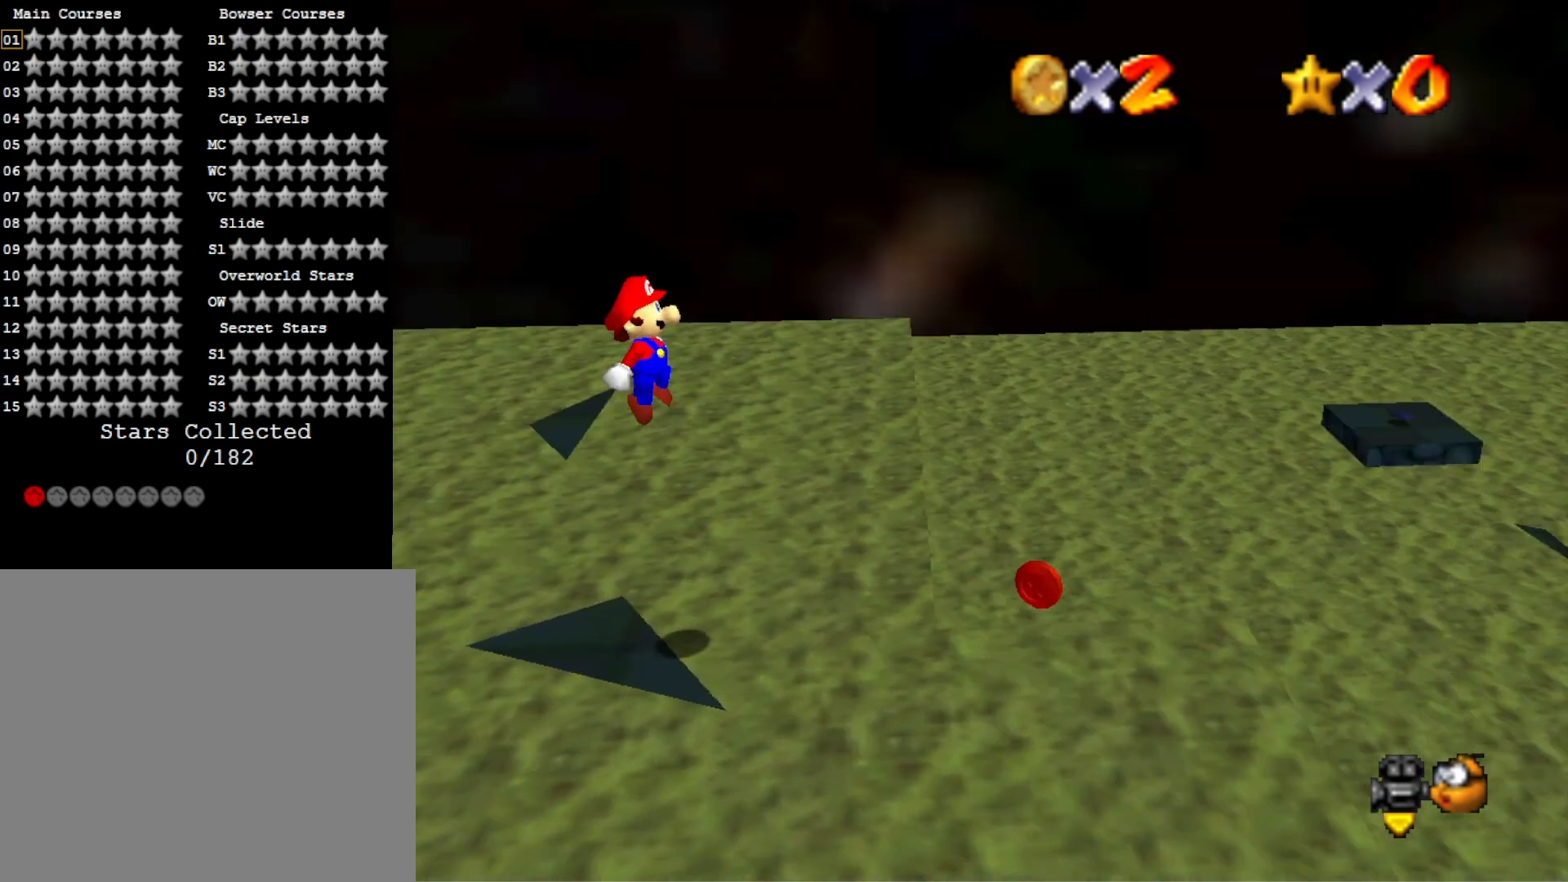
{"buttons": [], "left_stick": "center", "right_stick": "center", "events": [[100, "left_stick", "up-left"], [100, "right_stick", "center"], [200, "left_stick", "center"]]}
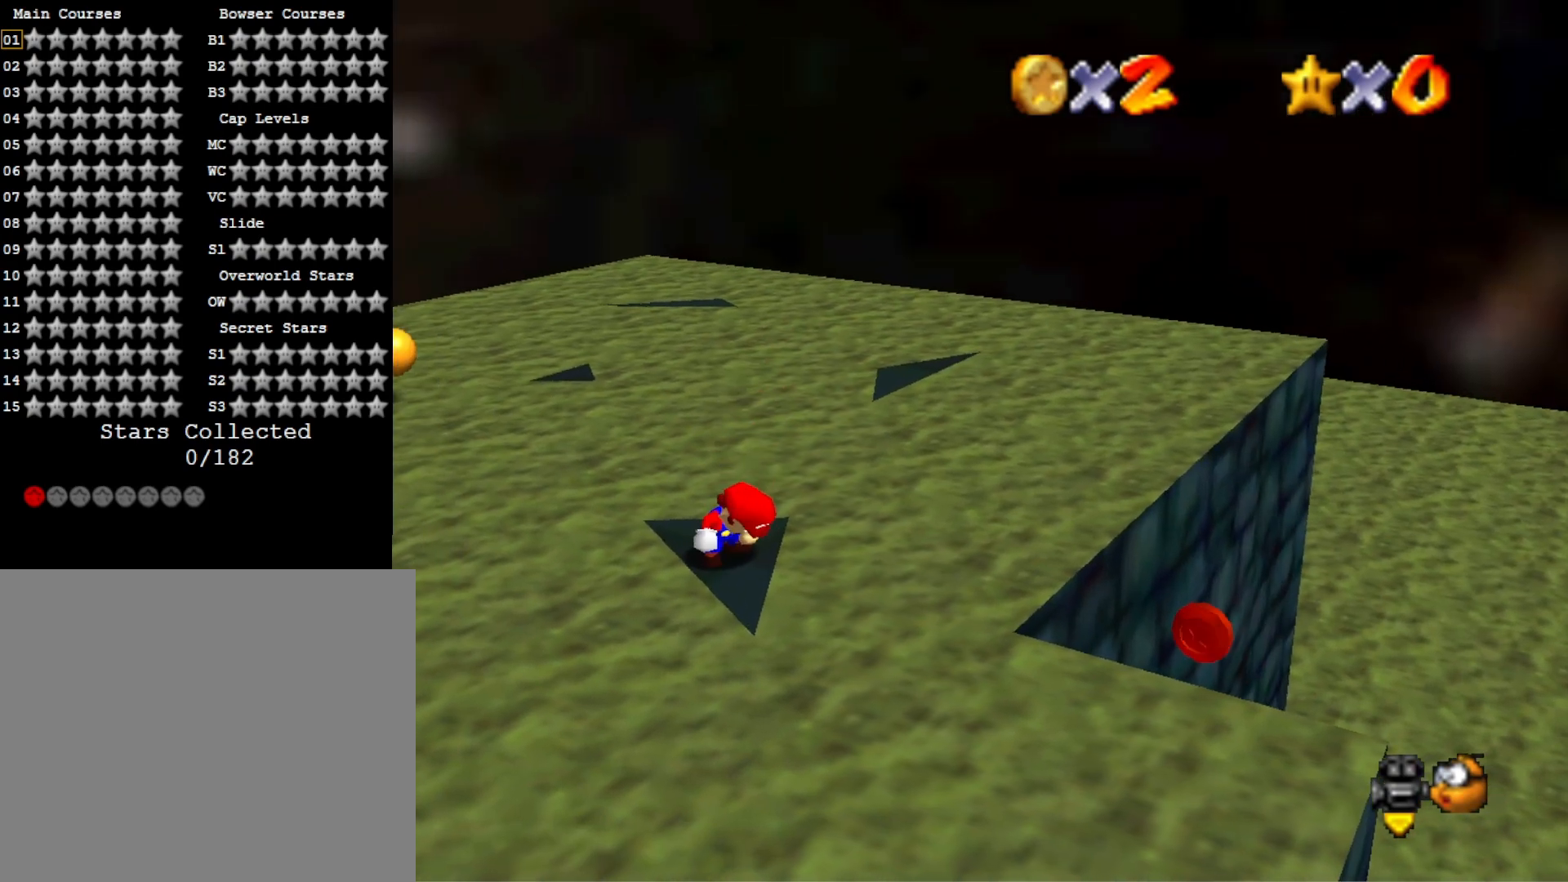
{"buttons": [], "left_stick": "center", "right_stick": "center", "events": [[33, "DPAD_DOWN", "down"], [133, "DPAD_DOWN", "up"], [300, "right_stick", "right"], [433, "right_stick", "center"]]}
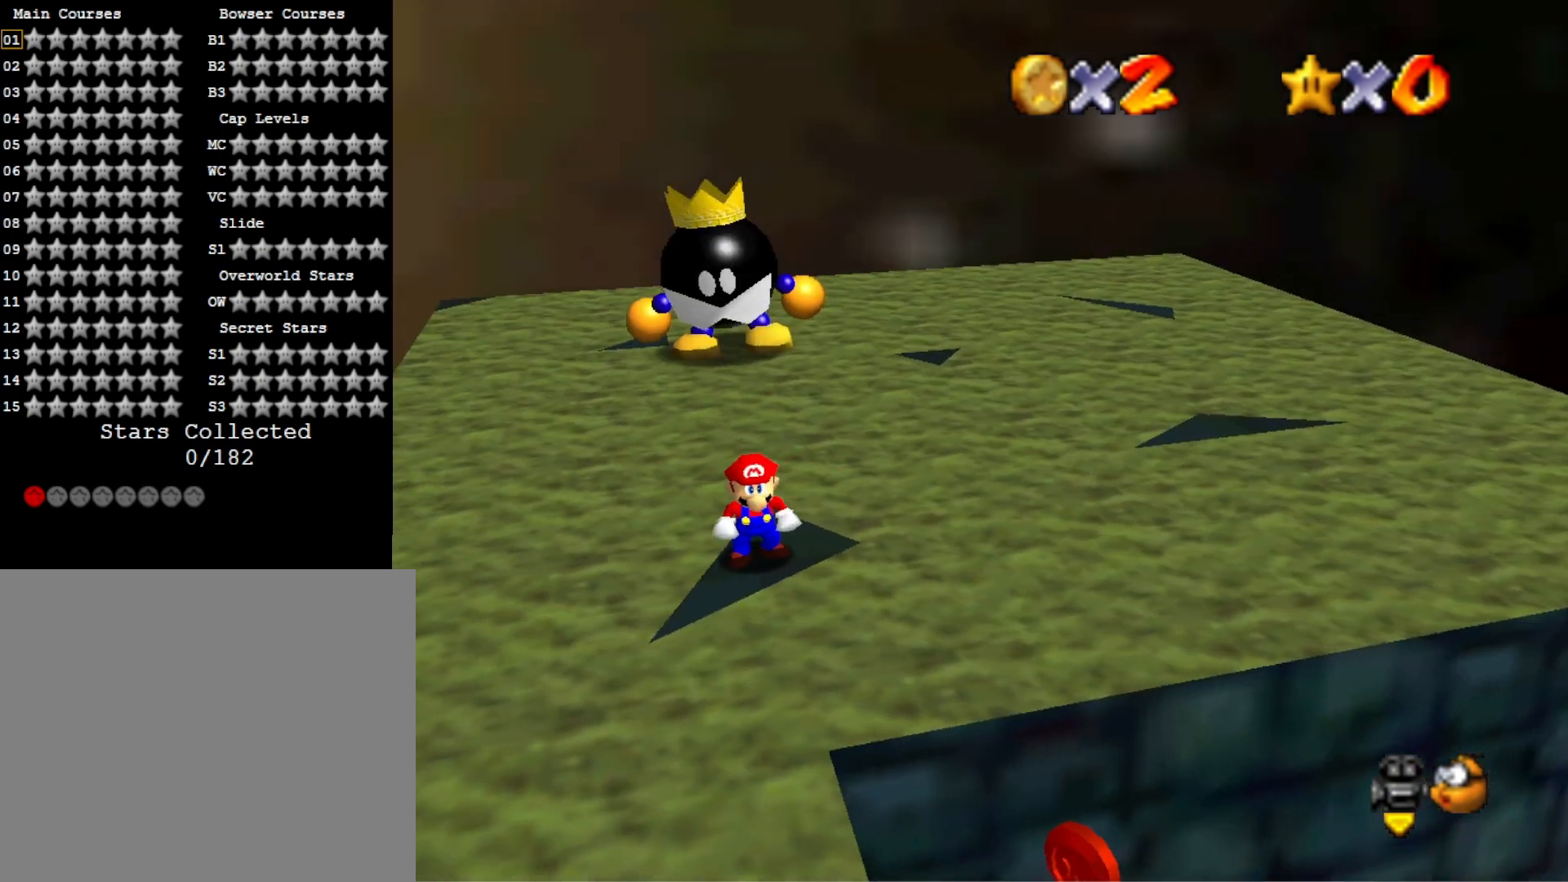
{"buttons": [], "left_stick": "center", "right_stick": "center", "events": [[267, "right_stick", "down-left"], [400, "right_stick", "center"]]}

__ASSIGNMENT__: No pictures go in the copy. Set down all the data exactly.

__RESULT OF THE TASK__:
{"buttons": [], "left_stick": "center", "right_stick": "center", "events": [[100, "left_stick", "up-left"], [100, "right_stick", "center"], [200, "left_stick", "center"]]}
{"buttons": [], "left_stick": "center", "right_stick": "center", "events": [[33, "DPAD_DOWN", "down"], [133, "DPAD_DOWN", "up"], [300, "right_stick", "right"], [433, "right_stick", "center"]]}
{"buttons": [], "left_stick": "center", "right_stick": "center", "events": [[267, "right_stick", "down-left"], [400, "right_stick", "center"]]}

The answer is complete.